IEEE Journal of Biomedical and Health Informatics
|May 25, 2026
Summary
This study introduces a novel multi-graph adaptive fusion network for accurate breast tumor grading using multi-modal data. The graph learning model enhances diagnostic accuracy for early breast cancer detection.
Area of Science:
- Oncology
- Medical Imaging
- Artificial Intelligence
Background:
- Breast cancer poses a significant threat to women's health, necessitating accurate malignancy grading for improved survival rates.
- Current clinical diagnosis relies on multi-modal data, but effectively integrating this information for grading remains a challenge.
- Graph convolutional networks (GCNs) show promise for multi-modal data processing in tumor grading.
Purpose of the Study:
- To develop and evaluate a multi-graph adaptive fusion network for accurate breast tumor grading using multi-modal data.
- To address the limitations of single-graph models in utilizing comprehensive multi-modal information for diagnosis.
Main Methods:
- A multi-modal information extraction network, comprising a graph structure learning layer and a graph auto-encoder, was designed to extract modal-specific information and graph structures.
- Attention scores were used to weight-fuse modal features and graphs, creating aggregated representations.
- A neighborhood adaptive aggregation module was developed to optimize graph convolution by calculating neighborhood aggregation coefficients.
Main Results:
- The proposed multi-graph adaptive fusion network effectively processed multi-modal medical data.

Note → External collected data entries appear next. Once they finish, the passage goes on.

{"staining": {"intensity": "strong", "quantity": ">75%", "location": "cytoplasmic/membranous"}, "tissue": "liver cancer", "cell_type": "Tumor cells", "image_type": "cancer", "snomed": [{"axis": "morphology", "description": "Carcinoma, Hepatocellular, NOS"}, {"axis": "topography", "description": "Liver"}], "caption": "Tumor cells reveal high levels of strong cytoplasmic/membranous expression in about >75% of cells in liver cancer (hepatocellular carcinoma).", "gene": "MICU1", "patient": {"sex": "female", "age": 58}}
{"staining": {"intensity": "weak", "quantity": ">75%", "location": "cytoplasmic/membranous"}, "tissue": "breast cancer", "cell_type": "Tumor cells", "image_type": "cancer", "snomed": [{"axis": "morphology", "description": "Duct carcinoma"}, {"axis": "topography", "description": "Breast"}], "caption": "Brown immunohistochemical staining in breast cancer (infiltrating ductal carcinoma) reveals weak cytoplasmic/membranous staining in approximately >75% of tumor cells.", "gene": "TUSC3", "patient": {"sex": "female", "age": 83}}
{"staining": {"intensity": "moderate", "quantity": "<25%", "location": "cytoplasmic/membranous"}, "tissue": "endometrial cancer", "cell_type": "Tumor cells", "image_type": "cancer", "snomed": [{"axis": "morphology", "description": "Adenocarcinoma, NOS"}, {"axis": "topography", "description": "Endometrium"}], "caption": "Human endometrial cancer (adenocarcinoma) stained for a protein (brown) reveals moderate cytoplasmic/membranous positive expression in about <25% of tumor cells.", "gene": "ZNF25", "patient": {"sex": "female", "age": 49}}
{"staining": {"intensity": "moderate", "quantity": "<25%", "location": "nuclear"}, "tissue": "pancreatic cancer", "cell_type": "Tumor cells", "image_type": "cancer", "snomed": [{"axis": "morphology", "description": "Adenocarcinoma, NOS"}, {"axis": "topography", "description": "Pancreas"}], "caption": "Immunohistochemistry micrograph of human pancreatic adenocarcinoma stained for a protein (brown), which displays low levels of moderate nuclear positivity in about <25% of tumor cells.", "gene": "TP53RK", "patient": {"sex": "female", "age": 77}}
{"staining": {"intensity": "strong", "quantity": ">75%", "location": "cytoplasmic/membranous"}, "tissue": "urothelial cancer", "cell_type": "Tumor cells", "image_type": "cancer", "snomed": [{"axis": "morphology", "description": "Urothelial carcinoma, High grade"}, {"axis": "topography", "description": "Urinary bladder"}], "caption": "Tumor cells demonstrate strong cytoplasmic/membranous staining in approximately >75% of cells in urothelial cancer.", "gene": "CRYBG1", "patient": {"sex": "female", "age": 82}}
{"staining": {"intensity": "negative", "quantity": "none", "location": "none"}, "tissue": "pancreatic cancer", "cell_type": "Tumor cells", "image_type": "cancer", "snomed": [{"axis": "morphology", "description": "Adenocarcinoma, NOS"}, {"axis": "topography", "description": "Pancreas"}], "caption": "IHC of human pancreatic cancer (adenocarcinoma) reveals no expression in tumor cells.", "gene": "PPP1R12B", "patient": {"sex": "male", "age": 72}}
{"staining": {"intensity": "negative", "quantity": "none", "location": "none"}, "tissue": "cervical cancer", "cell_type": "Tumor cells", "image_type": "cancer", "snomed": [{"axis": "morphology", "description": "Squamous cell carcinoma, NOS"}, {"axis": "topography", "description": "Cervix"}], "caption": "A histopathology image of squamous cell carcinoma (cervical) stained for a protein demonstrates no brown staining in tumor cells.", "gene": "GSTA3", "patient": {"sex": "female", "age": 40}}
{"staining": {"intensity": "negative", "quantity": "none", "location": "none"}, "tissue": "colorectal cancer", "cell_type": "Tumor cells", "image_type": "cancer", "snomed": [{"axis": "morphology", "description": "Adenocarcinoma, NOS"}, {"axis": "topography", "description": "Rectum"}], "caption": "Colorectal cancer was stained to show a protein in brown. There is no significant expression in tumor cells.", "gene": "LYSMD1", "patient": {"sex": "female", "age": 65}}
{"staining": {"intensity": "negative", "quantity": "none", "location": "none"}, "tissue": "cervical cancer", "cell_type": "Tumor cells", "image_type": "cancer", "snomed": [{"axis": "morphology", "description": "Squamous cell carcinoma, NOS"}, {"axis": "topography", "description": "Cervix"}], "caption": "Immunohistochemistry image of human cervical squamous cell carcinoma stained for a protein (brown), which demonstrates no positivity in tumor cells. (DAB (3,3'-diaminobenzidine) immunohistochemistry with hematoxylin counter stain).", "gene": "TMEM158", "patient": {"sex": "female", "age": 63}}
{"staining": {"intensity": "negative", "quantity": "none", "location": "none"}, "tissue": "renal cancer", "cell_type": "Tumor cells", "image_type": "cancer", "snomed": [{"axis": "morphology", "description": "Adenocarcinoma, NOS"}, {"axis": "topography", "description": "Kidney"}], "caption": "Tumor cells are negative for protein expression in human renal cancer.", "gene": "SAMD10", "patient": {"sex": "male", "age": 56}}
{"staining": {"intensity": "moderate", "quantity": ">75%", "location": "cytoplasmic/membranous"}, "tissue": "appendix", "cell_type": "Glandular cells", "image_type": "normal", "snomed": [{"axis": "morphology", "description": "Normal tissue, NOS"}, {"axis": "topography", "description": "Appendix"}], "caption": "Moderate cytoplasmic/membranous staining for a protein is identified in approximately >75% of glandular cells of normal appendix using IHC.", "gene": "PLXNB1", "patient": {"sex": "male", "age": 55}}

- The graph learning-based diagnosis model demonstrated improved accuracy in multi-grading of breast tumors on both public and private datasets.
Conclusions:
- The developed multi-graph adaptive fusion network offers a robust approach for breast tumor grading.
- This graph learning-based method enhances the accuracy of multi-modal data utilization in clinical diagnosis, potentially improving patient outcomes.